Al penetrar en el coro, le pareció sentir un ruido que la hizo estremecerse; mas no obstante, resuelta a correr el nuevo riesgo, volvió hacia dentro el vidrio de la linterna, y conoció clara y distintamente a una monja arrodillada, que de hito en hito la estaba mirando. Difícil sería decir cuál palpitaba con más violencia de los corazones de las dos jóvenes, y cuál de ellas más se arrepintió de haber salido de su celda. Fijas ambas en el lugar mismo, contemplábanse sin hablar, temiendo cada una que pudiera la otra no ser quien se había imaginado. La monja, cuyo corazón se hallaba más tranquilo gracias a tres años de conformidad religiosa, excedió a la de Sangumí en presencia de espíritu, y fue la primera en dirigirle la palabra.

-¿Sois vos, señora? -le dijo; y mientras hacía la pregunta temblaba de oír la respuesta de una voz diversa de la de Matilde.

-Yo soy -contestó ésta, conociendo por la suya a la religiosa-. Yo soy; y creo que debe admiraros tanto verme en este sitio como a mí me sorprende hallaros a vos en el mismo.

-Durante las horas de la oración -expuso la monja- he dado cumplimiento a las órdenes de la madre abadesa; y vine a suplir aquella falta. Y a vos, señora, ¿qué cosa os conduce a este sitio?

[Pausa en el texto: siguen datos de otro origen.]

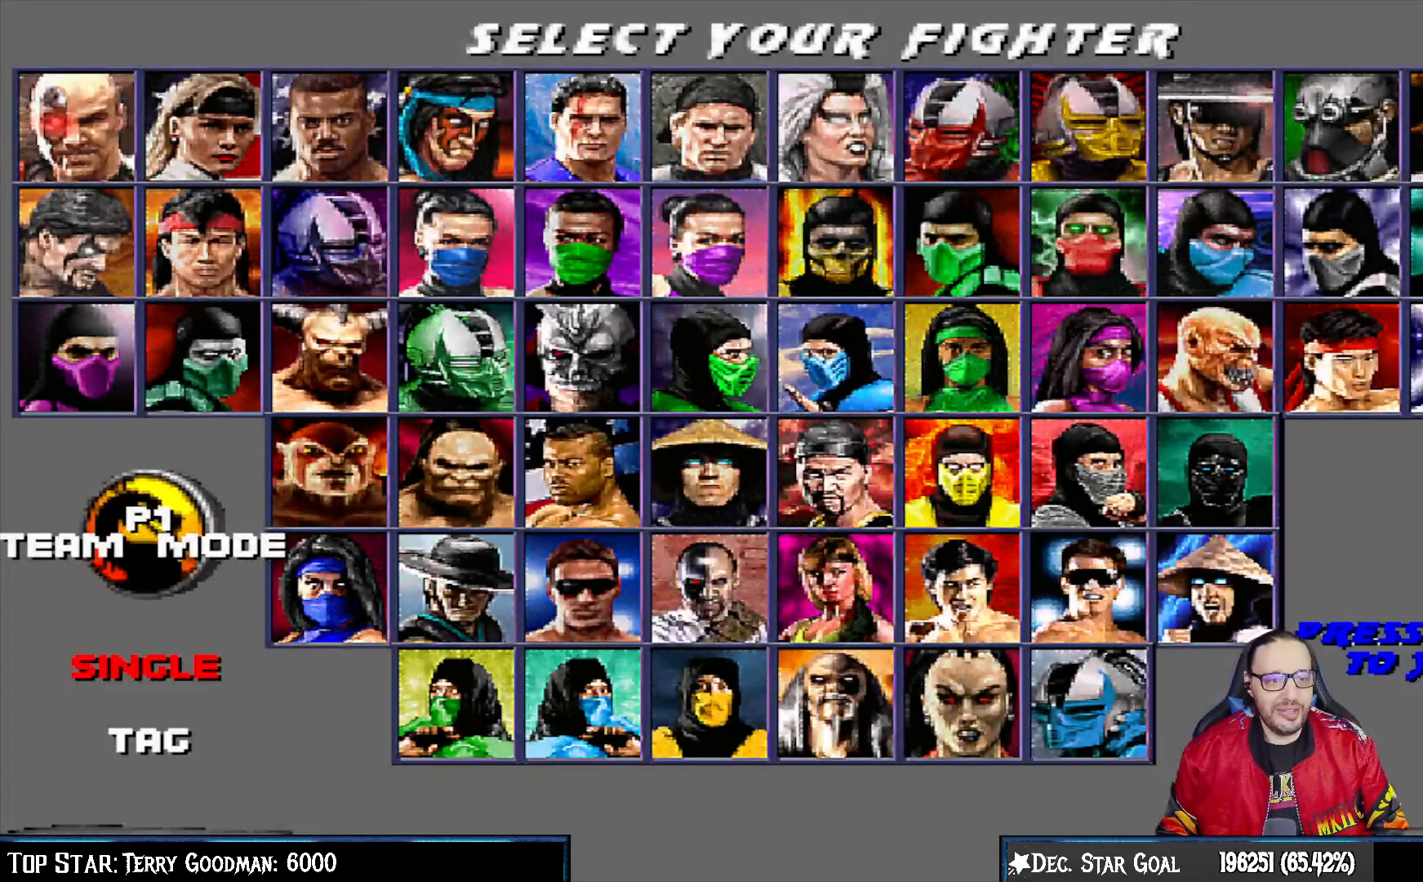
{"buttons": [], "left_stick": "center", "right_stick": "center", "events": [[83, "DPAD_UP", "up"], [167, "CROSS", "down"], [267, "CROSS", "up"]]}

-La oración también -dijo la heredera-; y si bien la mía no será tan fervorosa como la vuestra, espero que Dios querrá oírla; y tal vez remediar mis males.

-Sí hará -contestó la otra- si tal conviene, y si vuestra plegaria va acompañada de la confianza.

-La tengo, la tengo -interrumpió la desventurada esposa, llevando la mano al corazón-: sólo en Dios la tengo, pues me ha faltado ya la de casi todos los hombres.

-¿Y a quién no ha faltado? Todo acá abajo se desvanece cual sombra liviana. Todo pasa, señora; sólo las penas nos siguen constantemente: oremos, pues, yo uniré mis ruegos a los vuestros, y Dios nos escuchará, si pedimos con corazón sincero.

Y las dos vírgenes, enternecidas y llorosas, doblaron sus rodillas, y alzadas sus puras manos al cielo, comenzaron a orar. ¿Y podía la bondad divina no prestar oído a sus ruegos? ¿Se han dirigido jamás a ella un pecho inocente y una plegaria justa sin enviar al instante el pedido consuelo? No; jamás. Si alguna vez salimos de la oración tan afligidos como entramos en ella, si desde el principio no se conforta nuestra alma, a nosotros se debe, no a su amor inmenso. Nuestro corazón está manchado; nuestros ruegos son desrazonables; y la falta, hija de nosotros mismos, la atribuimos, impíos, al que nunca faltar puede.

Durante largo rato guardaron las dos jóvenes su posición primera; largo rato duró su fervorosa súplica y llegó hasta el Señor. No rogaron en vano; pues sus corazones experimentaron el consuelo; nada una sintió menguados los males que la afligían, y entraron ambas en una estancia, llenas de aquella ternura religiosa, que es el fruto de la inagotable bondad divina.